Maka dari itu, kita harus pikirkan soal ini karena tidak boleh meninggalkan
seseorang yang sebagai hak dan kewajiban kita.
warojulun roin fii ahlihi wa masulun 'arro'iyyati
“Setiap diri kita akan ditanya tentang apa yang
dipimpinnya”
Ali bin Abi
Thabi mengatakan : Ajarkan mereka agama, dan ajarkan mereka adab. Ajarkan ilmu
agama pada mereka, kepada anak-anak kalian.

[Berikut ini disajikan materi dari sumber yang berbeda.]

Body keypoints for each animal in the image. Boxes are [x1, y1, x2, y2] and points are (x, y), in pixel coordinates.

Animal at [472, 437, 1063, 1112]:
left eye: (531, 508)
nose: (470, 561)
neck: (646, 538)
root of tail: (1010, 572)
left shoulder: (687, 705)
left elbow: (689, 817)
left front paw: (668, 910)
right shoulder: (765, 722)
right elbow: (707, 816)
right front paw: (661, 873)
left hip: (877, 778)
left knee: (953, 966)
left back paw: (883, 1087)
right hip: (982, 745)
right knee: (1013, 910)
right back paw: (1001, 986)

Bagaimana mengenalkan anak ibadah puasa ?
1. 1. Ketika
Anak Belum Mumayyiz, Ajarkan Dengan Perbuatan
Bila anak masih belum mumayyiz, belum tamyiz maka ajarkanlah puasa
dengan kita sebagaimana orangtua berpuasa. Ajarkan mereka dengan perbuatan agar
meniru perilaku baik yang kita lakukan. Diumur yang sekian, merek masih belum
memahami betul namun mereka sudah berpikir “sepertinya bulan ini beda dari biasanya”
karena melihat ayah dan ibunya selalu berpuasa dan lebih banyak beramal
daripada biasanya.
Tanda anak sudah mumayyiz atau tamyiz ialah yafhamul khitob
(memahami dengan baik, dan dapat membalas perbuatan juga perkataan dengan baik)

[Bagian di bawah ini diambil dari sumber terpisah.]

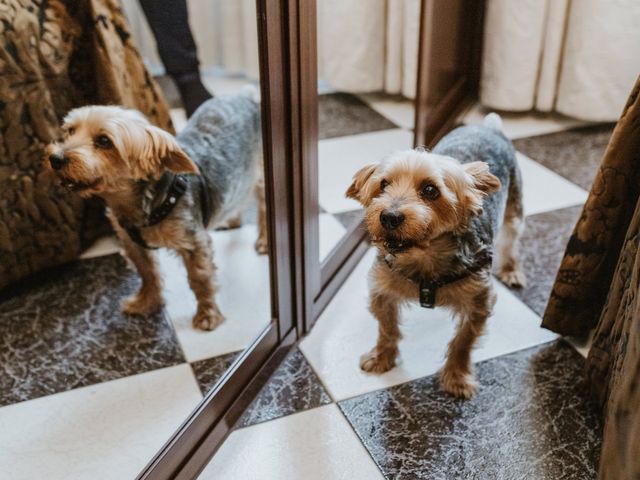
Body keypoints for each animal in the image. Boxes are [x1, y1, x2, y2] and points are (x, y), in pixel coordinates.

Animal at [44, 87, 264, 330]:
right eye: (70, 131)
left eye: (104, 141)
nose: (55, 158)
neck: (138, 205)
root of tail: (246, 92)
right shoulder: (131, 243)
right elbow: (147, 273)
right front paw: (146, 302)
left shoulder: (194, 242)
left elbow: (200, 278)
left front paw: (207, 314)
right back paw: (231, 220)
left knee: (263, 204)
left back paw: (263, 240)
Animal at [344, 113, 524, 398]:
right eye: (383, 184)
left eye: (430, 190)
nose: (389, 217)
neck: (425, 258)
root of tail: (487, 127)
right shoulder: (382, 290)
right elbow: (386, 327)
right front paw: (382, 357)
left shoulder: (478, 301)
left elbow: (463, 341)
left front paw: (457, 378)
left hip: (515, 205)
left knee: (512, 238)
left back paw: (511, 270)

dan ini setiap anak berbeda range usia yang dialami.
Allah subhanahu wa ta'ala berfirman
وَٱلَّذِينَ يَقُولُونَ
رَبَّنَا هَبْ لَنَا مِنْ أَزْوَٰجِنَا وَذُرِّيَّٰتِنَا قُرَّةَ أَعْيُنٍ
وَٱجْعَلْنَا لِلْمُتَّقِينَ إِمَامًا
Dan orang orang yang
berkata: "Ya Tuhan kami, anugrahkanlah kepada kami isteri-isteri kami dan
keturunan kami sebagai penyenang hati (kami), dan jadikanlah kami imam bagi
orang-orang yang bertakwa. (QS. Al-furqan:74)
Al imam at thabari menukilnya, menafsirkannya pada bagian وَاجْعَلْنَا
لِلْمُتَّقِينَ إِمَامًا “para imam-ima yang dicontoh, dijadikan
teladan”
Artinya adalah
jadikanlah kami teladan yang baik bagi orang-orang yang bertakwa, agar kita
berusaha menjadi orang yang bertakwa, berharap agar kita menjadikan teladan
buat orang orang lain agar mencontoh juga dengan ketaqwaan.
2. 2.Ketika Sudah Mumayyiz, Mulai Dijelaskan
Sebagaimana
yang Allah Ta’ala Jelaskan ketika para nabi memberi penjelasan pada
anak-anaknya.
وَوَصَّىٰ بِهَآ
إِبْرَٰهِۦمُ بَنِيهِ وَيَعْقُوبُ يَٰبَنِىَّ إِنَّ ٱللَّهَ ٱصْطَفَىٰ لَكُمُ
ٱلدِّينَ فَلَا تَمُوتُنَّ إِلَّا وَأَنتُم مُّسْلِمُونَ
Dan Ibrahim telah
mewasiatkan ucapan itu kepada anak-anaknya, demikian pula Ya'qub. (Ibrahim
berkata): "Hai anak-anakku! Sesungguhnya Allah telah memilih agama ini
bagimu, maka janganlah kamu mati kecuali dalam memeluk agama Islam". (QS.
Al-baqarah:132)
Pengajaran tidak hanya sekali namun butuh pengulangan, nabi
shallallahu ‘alaihi wa sallam terbiasa mengulang pelajaran yang dibutuhkan.
3. 3. Perintahkan Puasa Ketika Anak Usia 7 Tahun
Jika sebelum 7 tahun dan mampu
puasa maka ajarkan puasa tentunya dengan kelonggaran-kelonggaran, misalnya ½ hari.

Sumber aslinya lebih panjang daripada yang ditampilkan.